↓

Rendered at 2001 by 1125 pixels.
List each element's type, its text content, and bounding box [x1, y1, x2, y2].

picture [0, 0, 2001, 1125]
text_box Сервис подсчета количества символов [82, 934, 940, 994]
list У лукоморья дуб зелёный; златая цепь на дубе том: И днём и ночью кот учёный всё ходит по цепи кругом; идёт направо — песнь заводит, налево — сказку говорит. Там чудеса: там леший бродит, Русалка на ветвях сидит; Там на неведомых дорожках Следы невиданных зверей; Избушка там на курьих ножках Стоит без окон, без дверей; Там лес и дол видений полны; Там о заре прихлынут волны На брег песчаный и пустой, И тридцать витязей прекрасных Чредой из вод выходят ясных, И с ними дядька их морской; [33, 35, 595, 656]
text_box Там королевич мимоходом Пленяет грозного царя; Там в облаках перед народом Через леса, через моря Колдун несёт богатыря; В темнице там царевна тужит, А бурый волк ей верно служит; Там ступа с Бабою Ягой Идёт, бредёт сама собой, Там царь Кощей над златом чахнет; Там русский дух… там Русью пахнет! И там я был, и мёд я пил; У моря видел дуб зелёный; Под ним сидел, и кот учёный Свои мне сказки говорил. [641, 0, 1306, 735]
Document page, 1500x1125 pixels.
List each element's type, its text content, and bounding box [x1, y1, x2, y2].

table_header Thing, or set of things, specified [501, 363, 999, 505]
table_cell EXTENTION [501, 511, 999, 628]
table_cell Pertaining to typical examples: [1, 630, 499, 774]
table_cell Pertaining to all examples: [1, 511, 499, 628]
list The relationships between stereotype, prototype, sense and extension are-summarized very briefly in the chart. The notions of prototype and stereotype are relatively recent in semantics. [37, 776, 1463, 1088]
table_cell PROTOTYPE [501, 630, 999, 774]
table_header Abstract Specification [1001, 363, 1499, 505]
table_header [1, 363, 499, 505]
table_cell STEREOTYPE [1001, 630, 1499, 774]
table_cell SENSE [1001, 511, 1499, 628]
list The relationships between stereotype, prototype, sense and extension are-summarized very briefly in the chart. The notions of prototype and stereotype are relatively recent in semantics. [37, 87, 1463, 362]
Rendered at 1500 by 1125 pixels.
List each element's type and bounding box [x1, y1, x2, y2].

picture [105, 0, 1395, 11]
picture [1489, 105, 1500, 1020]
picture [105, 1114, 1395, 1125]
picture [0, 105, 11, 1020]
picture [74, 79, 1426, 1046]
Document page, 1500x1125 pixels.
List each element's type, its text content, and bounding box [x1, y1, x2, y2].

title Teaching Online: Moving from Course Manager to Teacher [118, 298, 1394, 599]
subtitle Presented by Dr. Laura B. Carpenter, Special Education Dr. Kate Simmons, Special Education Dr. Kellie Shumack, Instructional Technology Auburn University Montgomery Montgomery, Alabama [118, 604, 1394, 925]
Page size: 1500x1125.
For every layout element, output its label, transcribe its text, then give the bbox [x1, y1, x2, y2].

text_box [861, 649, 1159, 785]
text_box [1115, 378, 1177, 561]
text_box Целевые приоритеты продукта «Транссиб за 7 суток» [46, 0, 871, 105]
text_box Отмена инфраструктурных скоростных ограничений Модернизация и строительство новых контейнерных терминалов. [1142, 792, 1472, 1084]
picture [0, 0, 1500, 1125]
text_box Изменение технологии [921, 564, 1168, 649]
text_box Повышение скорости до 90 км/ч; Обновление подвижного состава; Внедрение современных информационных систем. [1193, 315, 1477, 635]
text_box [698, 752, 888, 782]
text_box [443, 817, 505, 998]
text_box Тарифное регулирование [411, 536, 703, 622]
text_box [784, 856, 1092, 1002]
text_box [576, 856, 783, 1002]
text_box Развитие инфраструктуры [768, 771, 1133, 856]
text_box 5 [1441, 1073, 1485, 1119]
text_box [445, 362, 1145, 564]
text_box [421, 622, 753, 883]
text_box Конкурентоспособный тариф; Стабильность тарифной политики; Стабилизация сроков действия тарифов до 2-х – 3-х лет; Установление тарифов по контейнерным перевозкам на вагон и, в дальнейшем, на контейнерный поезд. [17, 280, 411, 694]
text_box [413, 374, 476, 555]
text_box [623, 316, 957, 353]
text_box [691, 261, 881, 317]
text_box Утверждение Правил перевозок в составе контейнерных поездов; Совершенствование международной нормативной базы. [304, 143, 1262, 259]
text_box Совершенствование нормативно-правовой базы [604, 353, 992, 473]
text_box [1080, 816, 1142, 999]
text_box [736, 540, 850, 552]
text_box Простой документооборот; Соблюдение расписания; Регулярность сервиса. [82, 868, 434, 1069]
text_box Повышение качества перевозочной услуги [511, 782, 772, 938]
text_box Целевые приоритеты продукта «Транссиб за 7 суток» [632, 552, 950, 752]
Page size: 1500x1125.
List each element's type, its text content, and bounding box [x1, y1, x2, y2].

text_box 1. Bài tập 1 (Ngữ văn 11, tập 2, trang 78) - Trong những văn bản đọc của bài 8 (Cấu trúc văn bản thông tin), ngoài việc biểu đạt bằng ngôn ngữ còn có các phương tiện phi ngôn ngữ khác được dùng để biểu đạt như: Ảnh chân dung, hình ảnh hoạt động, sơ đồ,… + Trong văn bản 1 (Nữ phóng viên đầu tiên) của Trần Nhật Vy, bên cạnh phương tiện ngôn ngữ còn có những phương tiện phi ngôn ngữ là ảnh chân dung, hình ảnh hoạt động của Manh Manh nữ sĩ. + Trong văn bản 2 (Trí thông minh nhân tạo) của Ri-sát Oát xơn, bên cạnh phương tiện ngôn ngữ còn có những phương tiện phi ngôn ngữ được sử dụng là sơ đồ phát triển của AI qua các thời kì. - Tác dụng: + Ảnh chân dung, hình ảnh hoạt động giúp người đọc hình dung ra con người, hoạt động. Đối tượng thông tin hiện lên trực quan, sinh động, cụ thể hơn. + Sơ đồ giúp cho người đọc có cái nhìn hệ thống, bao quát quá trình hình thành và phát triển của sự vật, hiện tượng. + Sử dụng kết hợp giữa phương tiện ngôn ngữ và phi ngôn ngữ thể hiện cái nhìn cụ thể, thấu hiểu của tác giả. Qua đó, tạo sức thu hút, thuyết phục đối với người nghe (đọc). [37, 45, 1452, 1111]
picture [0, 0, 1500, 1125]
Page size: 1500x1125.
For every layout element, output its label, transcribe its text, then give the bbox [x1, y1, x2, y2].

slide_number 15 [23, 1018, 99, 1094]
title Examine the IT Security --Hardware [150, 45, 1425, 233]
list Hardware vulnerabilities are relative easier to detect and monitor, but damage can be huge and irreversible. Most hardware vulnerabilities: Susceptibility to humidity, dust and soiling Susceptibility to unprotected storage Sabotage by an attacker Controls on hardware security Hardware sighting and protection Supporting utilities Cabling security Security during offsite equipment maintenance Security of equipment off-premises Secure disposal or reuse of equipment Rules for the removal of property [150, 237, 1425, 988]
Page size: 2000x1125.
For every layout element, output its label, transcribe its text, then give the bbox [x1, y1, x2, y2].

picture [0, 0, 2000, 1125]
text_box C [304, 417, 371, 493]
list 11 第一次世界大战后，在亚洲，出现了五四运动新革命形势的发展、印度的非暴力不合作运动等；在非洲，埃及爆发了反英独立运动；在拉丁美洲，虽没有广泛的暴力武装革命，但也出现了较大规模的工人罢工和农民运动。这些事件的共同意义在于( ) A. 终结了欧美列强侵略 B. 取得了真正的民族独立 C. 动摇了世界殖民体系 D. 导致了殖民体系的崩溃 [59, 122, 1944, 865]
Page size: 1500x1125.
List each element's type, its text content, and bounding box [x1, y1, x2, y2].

↑

■ **What the exercise asks**:
Copy every line from the records above that contains the word "pixels".

■ **Response box**:
Rendered at 2001 by 1125 pixels.
Document page, 1500x1125 pixels.
Rendered at 1500 by 1125 pixels.
Document page, 1500x1125 pixels.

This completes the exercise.